++++ Supplied material
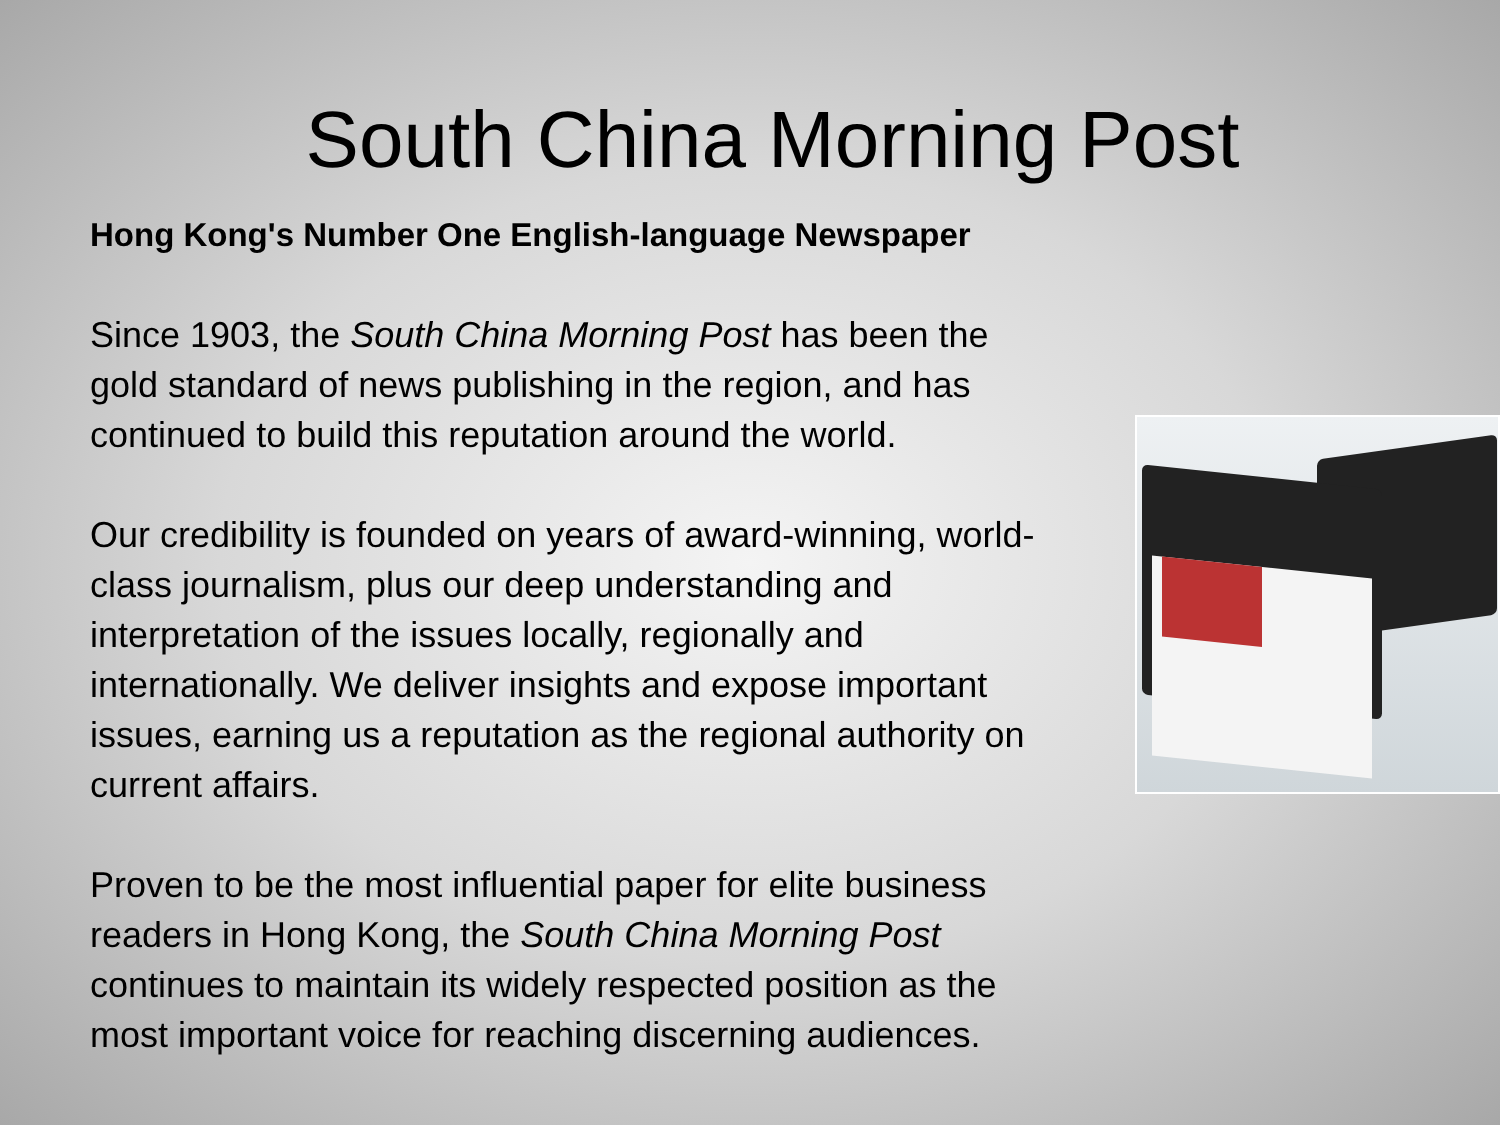South China Morning Post
Hong Kong's Number One English-language Newspaper
Since 1903, the South China Morning Post has been the gold standard of news publishing in the region, and has continued to build this reputation around the world.
Our credibility is founded on years of award-winning, world-class journalism, plus our deep understanding and interpretation of the issues locally, regionally and internationally. We deliver insights and expose important issues, earning us a reputation as the regional authority on current affairs.
Proven to be the most influential paper for elite business readers in Hong Kong, the South China Morning Post continues to maintain its widely respected position as the most important voice for reaching discerning audiences.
++++++++
### [Instructions for the task]
Beginning at the line that contains "Hong Kong's Number" and ending at the last line above, copy each line without any change.

### [Reply]
Hong Kong's Number One English-language Newspaper
Since 1903, the South China Morning Post has been the gold standard of news publishing in the region, and has continued to build this reputation around the world.
Our credibility is founded on years of award-winning, world-class journalism, plus our deep understanding and interpretation of the issues locally, regionally and internationally. We deliver insights and expose important issues, earning us a reputation as the regional authority on current affairs.
Proven to be the most influential paper for elite business readers in Hong Kong, the South China Morning Post continues to maintain its widely respected position as the most important voice for reaching discerning audiences.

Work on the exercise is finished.